There is a great deal of confusion about hare poaching, coursing and the offences that are committed by people running, or intending to run, dogs on hares. First and foremost the activity being carried out by poachers bares no relation to coursing as carried out under National Coursing Club rules prior to the Hunting Act 2004. The use of pictures of pure bred greyhounds in red and white collars to illustrate stories about hare poaching reveal a complete ignorance of the reality of modern hare poaching, and how to tackle it.

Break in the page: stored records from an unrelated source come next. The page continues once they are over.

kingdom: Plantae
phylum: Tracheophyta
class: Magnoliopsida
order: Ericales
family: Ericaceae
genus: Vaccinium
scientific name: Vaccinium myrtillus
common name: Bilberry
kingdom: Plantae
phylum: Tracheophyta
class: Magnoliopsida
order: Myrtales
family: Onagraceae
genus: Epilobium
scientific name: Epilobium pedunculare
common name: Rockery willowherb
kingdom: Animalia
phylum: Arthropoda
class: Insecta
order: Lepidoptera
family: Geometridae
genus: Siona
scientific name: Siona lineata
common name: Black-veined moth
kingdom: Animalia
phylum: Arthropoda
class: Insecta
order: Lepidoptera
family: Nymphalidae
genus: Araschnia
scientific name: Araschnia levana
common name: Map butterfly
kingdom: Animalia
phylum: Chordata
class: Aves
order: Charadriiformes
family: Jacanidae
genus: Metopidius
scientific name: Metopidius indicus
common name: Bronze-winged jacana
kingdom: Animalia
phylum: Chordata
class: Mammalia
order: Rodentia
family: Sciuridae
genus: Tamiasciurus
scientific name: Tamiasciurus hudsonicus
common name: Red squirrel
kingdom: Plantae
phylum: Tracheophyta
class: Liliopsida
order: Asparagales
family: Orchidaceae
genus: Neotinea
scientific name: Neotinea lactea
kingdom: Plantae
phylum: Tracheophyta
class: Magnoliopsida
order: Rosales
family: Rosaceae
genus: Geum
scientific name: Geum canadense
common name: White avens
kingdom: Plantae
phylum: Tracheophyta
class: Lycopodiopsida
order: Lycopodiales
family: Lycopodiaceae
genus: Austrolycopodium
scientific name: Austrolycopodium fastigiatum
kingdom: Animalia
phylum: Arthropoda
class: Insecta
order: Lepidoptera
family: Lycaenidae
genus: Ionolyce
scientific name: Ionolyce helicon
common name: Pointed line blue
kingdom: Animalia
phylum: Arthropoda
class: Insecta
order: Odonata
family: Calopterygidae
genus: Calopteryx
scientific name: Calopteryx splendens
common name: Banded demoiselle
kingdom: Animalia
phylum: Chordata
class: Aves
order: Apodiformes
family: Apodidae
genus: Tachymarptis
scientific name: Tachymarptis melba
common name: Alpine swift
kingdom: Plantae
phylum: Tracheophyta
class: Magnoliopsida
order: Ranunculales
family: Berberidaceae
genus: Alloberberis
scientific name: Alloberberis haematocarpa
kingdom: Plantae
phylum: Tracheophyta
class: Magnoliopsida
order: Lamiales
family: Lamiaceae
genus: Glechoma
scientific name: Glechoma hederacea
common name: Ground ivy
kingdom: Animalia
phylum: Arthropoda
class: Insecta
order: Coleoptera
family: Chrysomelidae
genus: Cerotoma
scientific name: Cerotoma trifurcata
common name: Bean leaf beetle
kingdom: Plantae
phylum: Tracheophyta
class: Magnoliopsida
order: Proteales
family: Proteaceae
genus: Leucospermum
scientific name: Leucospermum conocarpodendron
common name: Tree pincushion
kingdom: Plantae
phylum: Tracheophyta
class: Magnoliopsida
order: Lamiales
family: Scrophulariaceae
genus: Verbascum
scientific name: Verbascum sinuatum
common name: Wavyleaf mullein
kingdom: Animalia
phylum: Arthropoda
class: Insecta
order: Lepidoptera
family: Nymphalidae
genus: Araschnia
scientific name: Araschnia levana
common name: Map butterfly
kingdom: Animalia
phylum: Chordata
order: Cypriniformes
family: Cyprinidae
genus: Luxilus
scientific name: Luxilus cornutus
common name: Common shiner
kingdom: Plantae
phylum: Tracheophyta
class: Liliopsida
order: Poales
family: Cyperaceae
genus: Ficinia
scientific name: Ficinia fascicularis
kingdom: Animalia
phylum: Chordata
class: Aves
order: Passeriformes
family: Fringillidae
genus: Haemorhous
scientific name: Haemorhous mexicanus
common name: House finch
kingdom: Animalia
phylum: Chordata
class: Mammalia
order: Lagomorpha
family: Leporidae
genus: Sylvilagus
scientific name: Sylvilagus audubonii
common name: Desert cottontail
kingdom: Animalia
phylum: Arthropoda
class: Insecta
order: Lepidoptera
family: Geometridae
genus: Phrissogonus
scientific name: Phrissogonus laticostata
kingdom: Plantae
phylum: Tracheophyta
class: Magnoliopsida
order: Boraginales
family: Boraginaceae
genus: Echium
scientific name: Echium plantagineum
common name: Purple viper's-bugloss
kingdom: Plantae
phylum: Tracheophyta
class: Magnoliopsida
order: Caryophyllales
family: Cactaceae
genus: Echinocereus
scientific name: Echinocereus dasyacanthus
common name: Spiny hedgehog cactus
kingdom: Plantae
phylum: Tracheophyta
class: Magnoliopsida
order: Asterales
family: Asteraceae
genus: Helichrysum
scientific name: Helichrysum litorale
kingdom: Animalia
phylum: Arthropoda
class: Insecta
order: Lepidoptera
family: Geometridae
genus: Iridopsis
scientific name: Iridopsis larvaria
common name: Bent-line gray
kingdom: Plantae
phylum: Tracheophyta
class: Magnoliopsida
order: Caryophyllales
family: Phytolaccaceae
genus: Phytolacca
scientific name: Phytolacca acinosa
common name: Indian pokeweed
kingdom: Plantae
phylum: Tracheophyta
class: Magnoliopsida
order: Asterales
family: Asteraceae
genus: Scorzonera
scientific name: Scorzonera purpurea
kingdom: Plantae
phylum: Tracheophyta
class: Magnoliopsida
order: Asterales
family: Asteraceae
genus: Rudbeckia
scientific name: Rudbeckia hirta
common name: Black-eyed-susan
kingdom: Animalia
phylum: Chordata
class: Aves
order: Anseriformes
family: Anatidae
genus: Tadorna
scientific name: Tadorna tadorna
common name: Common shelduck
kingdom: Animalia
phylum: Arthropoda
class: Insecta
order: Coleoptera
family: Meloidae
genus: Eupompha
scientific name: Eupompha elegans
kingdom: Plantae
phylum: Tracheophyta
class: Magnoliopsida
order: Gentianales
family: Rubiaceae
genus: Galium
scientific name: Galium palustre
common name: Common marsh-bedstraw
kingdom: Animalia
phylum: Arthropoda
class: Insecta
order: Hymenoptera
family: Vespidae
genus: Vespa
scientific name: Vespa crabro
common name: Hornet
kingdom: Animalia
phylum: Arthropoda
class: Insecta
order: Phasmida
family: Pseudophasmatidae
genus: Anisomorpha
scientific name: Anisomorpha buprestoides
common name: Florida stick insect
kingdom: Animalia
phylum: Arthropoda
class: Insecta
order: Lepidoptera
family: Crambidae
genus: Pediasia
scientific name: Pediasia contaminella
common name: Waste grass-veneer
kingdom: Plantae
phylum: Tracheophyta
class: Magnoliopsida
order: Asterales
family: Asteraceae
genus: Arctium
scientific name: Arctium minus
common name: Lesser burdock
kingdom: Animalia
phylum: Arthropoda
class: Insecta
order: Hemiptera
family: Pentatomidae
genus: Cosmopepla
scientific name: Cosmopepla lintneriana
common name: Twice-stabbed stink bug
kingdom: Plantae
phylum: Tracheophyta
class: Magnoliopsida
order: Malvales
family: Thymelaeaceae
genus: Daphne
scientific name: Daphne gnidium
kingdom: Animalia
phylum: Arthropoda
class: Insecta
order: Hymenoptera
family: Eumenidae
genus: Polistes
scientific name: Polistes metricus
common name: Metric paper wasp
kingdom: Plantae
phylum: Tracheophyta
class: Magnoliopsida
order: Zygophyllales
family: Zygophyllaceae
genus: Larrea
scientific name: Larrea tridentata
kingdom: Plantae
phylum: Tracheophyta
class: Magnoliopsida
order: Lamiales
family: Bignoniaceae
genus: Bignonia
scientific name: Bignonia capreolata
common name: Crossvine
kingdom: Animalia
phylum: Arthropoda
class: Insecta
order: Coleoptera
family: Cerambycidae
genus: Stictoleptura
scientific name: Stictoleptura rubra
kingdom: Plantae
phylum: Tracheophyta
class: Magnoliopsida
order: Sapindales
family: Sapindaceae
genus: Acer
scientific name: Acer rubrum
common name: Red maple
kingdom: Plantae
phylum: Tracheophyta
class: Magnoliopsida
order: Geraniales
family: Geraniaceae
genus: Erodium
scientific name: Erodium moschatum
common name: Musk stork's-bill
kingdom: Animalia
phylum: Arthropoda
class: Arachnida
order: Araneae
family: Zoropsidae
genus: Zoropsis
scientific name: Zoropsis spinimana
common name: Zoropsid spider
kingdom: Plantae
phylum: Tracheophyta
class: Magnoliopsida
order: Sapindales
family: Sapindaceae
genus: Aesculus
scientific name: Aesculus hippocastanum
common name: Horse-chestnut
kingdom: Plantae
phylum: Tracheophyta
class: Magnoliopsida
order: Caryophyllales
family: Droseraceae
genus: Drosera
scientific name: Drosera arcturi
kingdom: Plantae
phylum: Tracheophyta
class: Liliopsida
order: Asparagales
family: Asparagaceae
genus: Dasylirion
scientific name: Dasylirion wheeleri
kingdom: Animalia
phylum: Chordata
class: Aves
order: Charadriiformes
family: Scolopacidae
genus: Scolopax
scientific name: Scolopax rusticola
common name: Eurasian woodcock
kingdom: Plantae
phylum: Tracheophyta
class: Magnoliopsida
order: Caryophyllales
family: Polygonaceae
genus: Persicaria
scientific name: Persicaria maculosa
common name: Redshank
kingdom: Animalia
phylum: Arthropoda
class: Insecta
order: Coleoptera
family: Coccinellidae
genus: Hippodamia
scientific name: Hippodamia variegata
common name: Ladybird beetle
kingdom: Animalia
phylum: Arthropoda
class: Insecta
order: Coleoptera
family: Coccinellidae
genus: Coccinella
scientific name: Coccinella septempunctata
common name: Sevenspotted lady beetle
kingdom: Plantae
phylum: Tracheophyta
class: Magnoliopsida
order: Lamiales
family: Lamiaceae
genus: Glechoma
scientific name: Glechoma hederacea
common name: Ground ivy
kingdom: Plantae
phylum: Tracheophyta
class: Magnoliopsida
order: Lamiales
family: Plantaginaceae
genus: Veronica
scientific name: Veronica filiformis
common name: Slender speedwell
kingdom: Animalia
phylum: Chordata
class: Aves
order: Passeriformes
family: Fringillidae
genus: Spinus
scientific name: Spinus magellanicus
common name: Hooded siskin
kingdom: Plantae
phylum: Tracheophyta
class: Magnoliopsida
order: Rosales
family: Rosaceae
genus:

Section 5 of the Hunting Act prohibits competitive coursing events in which dogs are judged on their skill in hunting hares, but this legislation is very seldom used as there is rarely evidence that a ‘competitive event’ has taken place. A significant number of people have been convicted of illegal hare coursing under Section 1 of the Hunting Act which prohibits the pursuit of any wild mammal with a dog. The Crown Prosecution Service, however, advise that hare poaching is prosecuted under the Game Acts which prohibit entering land to search for or pursue game. In this case there is no need to prove that hunting or coursing took place, just that there was trespass with the intention to do so.
The Game Acts, however, have a fundamental disadvantage for the police and prosecutors in that the seizure and forfeiture powers are inadequate in relation to vehicles and dogs, or for the police to reclaim costs when dogs are confiscated. To ease the prosecution of hare poaching offences we are recommending a package of practical actions. We are calling for the Government to:
Amend the law to give the police and courts full seizure and forfeiture powers in all cases of poaching under the game laws, in relation to dogs and vehicles.
Amend the law to enable the police to recover kennelling costs from convicted persons.
Extend criminal behaviour orders to enable courts to impose these over wider geographical areas, across police force areas.
Revise sentencing guidelines and ensure magistrates understand the full gravity of the offence.
Ensure that in recording crime statistics hare poaching prosecutions and convictions are identifiable, enabling a proper understanding of the scale of the problem and where resources need to be focussed.
We believe these proposals would help the police and prosecutors and make a real difference in tackling one of the most serious current rural crime issues.